Fine-tuning Large Language Models
Fine-tuning is a process that adjusts a pre-trained model to a specific task or dataset, enhancing its ability to perform on tasks it wasn’t specifically trained for initially. This method leverages the general understanding that the model has developed during its initial training phase, applying it to a more focused domain or problem set. Fine-tuning can significantly improve the performance of LLMs on specialized tasks, making it a powerful tool for developers and researchers.
Why Fine-tune?
Customization: Tailors the model to understand and generate responses based on specific jargon, styles, or formats unique to your dataset. Improved Performance: Enhances the model’s accuracy and efficiency on tasks that may differ from the data it was originally trained on. Cost-Effectiveness: Utilizes the foundational knowledge the model has gained, reducing the need for training from scratch on vast datasets.
- How to Fine-tune an LLM: Select a Pre-trained Model: Choose a model that closely aligns with your task in terms of language and domain. Models available on platforms like Hugging Face offer a good starting point.
- Prepare Your Dataset: Your dataset should be representative of the task at hand and formatted in a way that the model can understand. It typically involves splitting the data into training, validation, and test sets.
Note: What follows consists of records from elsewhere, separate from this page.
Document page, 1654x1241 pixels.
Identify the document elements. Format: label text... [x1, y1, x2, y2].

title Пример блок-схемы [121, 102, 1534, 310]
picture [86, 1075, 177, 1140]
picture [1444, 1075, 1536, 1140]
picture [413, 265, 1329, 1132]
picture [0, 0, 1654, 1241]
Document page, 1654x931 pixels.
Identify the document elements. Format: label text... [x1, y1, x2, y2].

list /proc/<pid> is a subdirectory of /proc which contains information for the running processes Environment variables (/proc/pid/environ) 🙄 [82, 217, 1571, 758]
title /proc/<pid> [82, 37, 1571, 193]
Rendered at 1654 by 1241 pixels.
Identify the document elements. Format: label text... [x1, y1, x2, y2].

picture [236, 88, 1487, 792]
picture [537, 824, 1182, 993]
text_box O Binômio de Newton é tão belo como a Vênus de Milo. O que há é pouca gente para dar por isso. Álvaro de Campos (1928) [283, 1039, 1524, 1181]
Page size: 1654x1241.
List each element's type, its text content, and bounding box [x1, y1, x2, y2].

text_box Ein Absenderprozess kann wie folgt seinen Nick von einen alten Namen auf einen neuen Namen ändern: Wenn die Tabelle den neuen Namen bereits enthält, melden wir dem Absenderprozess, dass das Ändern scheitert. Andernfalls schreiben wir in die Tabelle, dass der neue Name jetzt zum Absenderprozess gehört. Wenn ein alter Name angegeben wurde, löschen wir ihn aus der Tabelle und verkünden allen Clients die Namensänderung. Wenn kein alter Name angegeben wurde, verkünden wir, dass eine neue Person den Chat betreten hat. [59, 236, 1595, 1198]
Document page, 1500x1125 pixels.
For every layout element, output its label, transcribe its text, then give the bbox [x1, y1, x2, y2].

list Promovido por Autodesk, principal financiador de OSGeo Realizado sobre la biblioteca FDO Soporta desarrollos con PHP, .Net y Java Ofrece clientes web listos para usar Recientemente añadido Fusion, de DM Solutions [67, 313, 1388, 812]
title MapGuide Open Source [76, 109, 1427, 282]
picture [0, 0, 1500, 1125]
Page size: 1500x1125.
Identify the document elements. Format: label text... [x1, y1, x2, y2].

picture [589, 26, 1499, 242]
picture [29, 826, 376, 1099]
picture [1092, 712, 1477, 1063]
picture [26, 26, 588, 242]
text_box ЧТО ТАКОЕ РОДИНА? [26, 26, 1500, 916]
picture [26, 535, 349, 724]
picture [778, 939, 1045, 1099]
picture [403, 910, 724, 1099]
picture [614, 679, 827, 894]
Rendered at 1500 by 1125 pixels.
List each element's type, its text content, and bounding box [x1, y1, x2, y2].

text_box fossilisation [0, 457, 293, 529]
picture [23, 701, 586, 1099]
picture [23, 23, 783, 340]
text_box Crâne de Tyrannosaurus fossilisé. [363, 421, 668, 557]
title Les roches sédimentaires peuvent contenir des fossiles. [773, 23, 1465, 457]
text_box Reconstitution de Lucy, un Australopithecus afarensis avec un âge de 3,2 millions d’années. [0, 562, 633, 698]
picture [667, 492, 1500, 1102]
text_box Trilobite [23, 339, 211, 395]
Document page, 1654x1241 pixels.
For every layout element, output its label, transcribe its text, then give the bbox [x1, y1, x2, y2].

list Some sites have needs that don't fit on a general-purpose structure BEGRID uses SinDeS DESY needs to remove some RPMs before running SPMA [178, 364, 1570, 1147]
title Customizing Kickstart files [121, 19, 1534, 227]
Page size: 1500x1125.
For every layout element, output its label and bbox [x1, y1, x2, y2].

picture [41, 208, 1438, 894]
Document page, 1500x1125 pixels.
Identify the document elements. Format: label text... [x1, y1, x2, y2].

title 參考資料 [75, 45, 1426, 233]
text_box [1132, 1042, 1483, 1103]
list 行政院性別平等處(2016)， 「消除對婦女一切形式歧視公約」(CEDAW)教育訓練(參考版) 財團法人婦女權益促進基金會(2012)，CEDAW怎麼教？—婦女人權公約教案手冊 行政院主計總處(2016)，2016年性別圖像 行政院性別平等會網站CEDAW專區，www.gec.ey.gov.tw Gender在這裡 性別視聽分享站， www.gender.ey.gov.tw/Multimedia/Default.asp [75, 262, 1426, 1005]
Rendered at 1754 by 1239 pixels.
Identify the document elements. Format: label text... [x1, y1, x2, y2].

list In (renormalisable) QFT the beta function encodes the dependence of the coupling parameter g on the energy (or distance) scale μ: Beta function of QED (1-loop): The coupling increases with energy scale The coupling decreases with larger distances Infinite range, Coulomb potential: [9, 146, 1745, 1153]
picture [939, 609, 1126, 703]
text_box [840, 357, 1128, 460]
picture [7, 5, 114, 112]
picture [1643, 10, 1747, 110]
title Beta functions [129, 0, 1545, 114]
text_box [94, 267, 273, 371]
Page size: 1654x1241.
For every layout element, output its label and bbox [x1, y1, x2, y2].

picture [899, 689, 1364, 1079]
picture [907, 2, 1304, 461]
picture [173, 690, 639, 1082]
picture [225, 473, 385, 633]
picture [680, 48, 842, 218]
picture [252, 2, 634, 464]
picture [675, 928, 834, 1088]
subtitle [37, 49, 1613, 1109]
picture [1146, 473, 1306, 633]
- Customize Training Parameters: Adjust parameters such as learning rate, batch size, and the number of epochs to balance between retaining learned knowledge and adapting to the new dataset.
- Train the Model: Use a suitable environment and framework, like PyTorch or TensorFlow, along with Hugging Face’s Transformers library, to fine-tune the model on your dataset.
- Evaluate and Iterate: Test the model’s performance on a separate validation set, and iteratively adjust your approach based on the results.
An example of this using OpenAI can be found in the Cogito Project MarketingAI
Leveraging OpenAI Across Diverse Programming Environments
While this course primarily focuses on Python to interact with OpenAI’s models. Thera are other supported languages. Supported languages include, but are not limited to, TypeScript/JavaScript, Java, C#, Go, C++, and PHP, alongside others like Clojure, Kotlin, Ruby, Rust, and Scala. This wide-ranging support extends the potential of OpenAI’s AI models to virtually any software development domain, from web development and mobile applications to enterprise solutions and beyond.